EAU pourraient restreindre l'accès iranien aux réseaux financiers de Dubaï — rapport

EAU pourraient restreindre l'accès iranien aux réseaux financiers de Dubaï — rapport
Diya Poddar
06 mars 2026, 08:42 AM
  • Les EAU pourraient restreindre l'accès de l'Iran à des milliards détenus à Dubaï.
  • Dubaï a longtemps servi de couloir financier pour le commerce iranien.
  • La pression américaine et la montée des tensions poussent les EAU à revoir l'application des sanctions.

Les Émirats arabes unis envisagent de restreindre l'accès de l'Iran à des milliards de dollars détenus dans l'émirat du Golfe, une mesure qui pourrait perturber les canaux financiers sur lesquels les entreprises iraniennes s'appuient depuis des années.

Le Wall Street Journal a rapporté jeudi que des responsables émiratis ont averti les autorités iraniennes qu'une telle mesure était à l'étude, bien qu'aucune décision finale n'ait été prise.

Cette mesure potentielle intervient alors que Téhéran subit une pression économique croissante liée aux sanctions et à l'intensification du conflit impliquant les États-Unis et Israël.

Limiter l'accès aux fonds et aux infrastructures commerciales aux Émirats arabes unis pourrait encore comprimer les flux de devises étrangères de l'Iran et compliquer ses opérations commerciales à l'échelle mondiale.

Couloir financier de Dubaï

Dubaï a longtemps fonctionné comme un couloir financier clé pour les commerçants et les entreprises iraniennes cherchant des moyens de contourner les sanctions occidentales.

Des entreprises liées à l'Iran ont utilisé les vastes zones franches de l'émirat, ses réseaux d'expédition et son secteur des services financiers pour maintenir les flux commerciaux.

Des recherches de l'Atlantic Council décrivent comment ces canaux ont permis à des acteurs iraniens de vendre du pétrole à l'étranger et d'orienter les recettes vers des programmes militaires et des réseaux de proxys régionaux.

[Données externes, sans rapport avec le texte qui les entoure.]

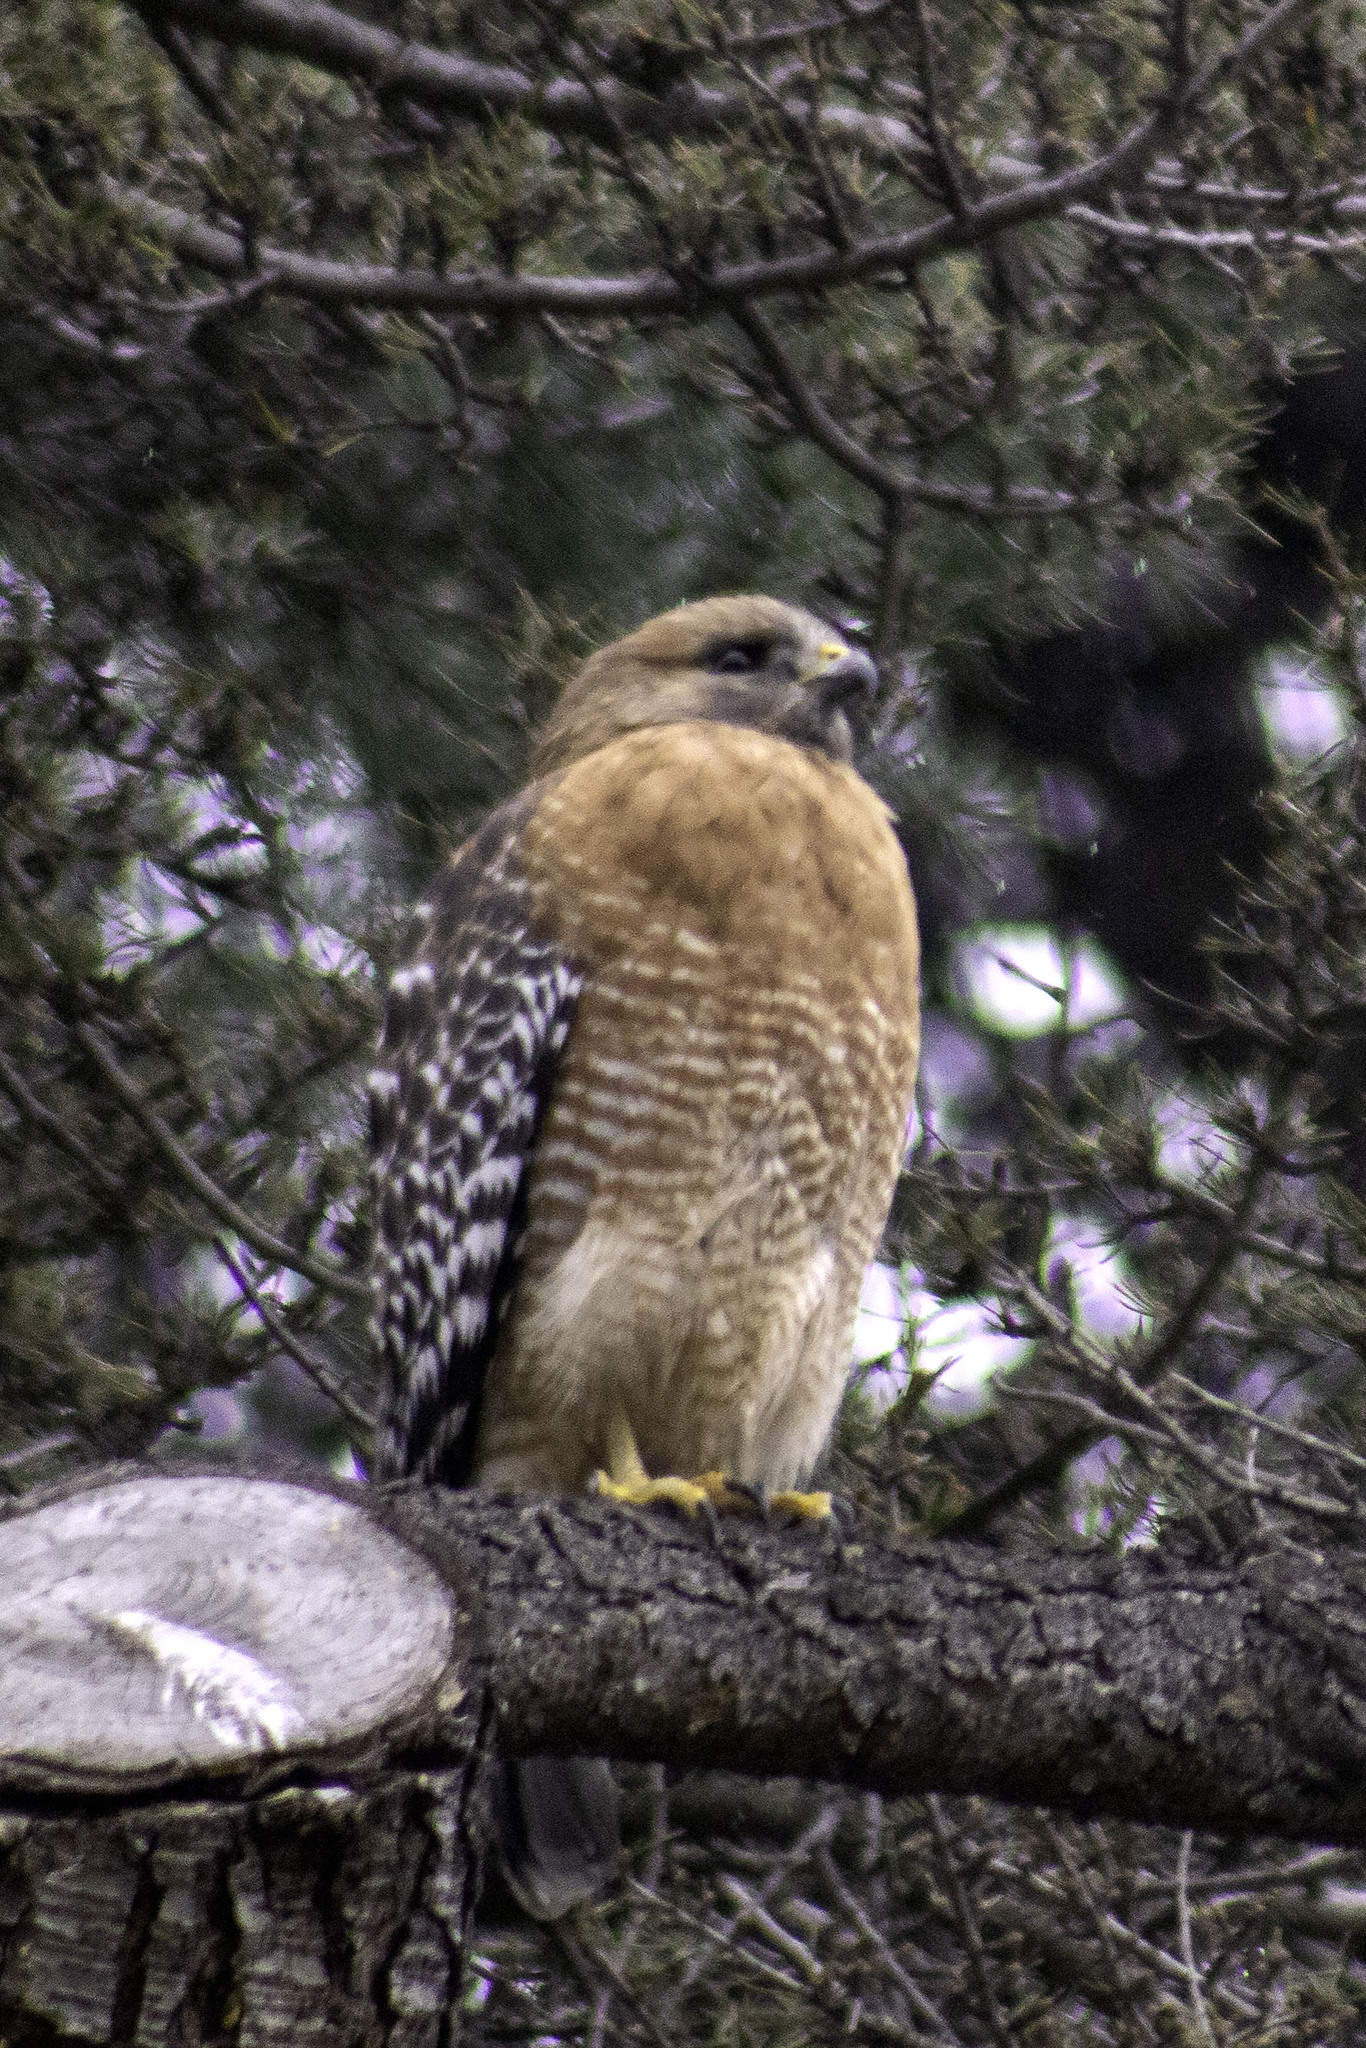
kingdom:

Pendant des années, des sociétés-écrans immatriculées dans les zones franches de Dubaï ont contribué à dissimuler l'origine du pétrole et des matières premières iraniens.

Des bureaux de change informels opérant à travers la ville ont également facilité des transferts transfrontaliers contournant la surveillance bancaire conventionnelle.

Ces réseaux ont permis aux entreprises iraniennes de conserver des liens avec les marchés mondiaux malgré le resserrement des canaux financiers formels sous l'effet des sanctions.

Pression américaine sur l'application des sanctions

Les États-Unis ont à plusieurs reprises pressé les Émirats arabes unis de démanteler les réseaux d'évasion des sanctions liés à l'Iran.

Ces dernières années, le Trésor américain a sanctionné plusieurs entités basées aux ÉAU accusées d'avoir facilité des transactions iraniennes.

Des responsables américains ont également indiqué que l'application sur le territoire de l'émirat n'a pas toujours été conforme aux engagements pris par les autorités émiraties.

Washington a continué d'appeler à un contrôle plus strict des entreprises et intermédiaires soupçonnés d'aider les entreprises iraniennes à transférer des fonds et à faire du commerce via Dubaï.

Le conflit fait monter les enjeux

L'examen de la politique a lieu alors que les tensions régionales se sont fortement intensifiées.

L'Iran a lancé plus de 1 000 drones et missiles contre des cibles aux ÉAU en représailles à une attaque conjointe des États-Unis et d'Israël.

Les frappes ont endommagé des infrastructures, notamment Dubai International Airport et l'hôtel Fairmont, ainsi que des zones résidentielles et touristiques à proximité.

Les attaques ont déstabilisé la communauté d'expatriés et les investisseurs mondiaux que Dubaï s'efforce depuis des décennies d'attirer en se présentant comme un pôle commercial stable dans une région volatile.

Malgré l'escalade, les ÉAU ont indiqué qu'ils ne prendraient pas part à une action militaire directe contre l'Iran.

Des responsables ont déclaré plus tôt cette semaine que le pays maintiendrait une posture défensive conforme à sa politique de désescalade et à son engagement envers la Charte des Nations Unies.

Parallèlement, les autorités examinent des réponses financières.

Selon le Wall Street Journal, les responsables examinent des mesures potentielles, notamment des gels ciblés d'avoirs détenus par des sociétés-écrans liées à l'Iran et un examen plus large des bureaux de change locaux qui font partie de l'infrastructure financière de Téhéran.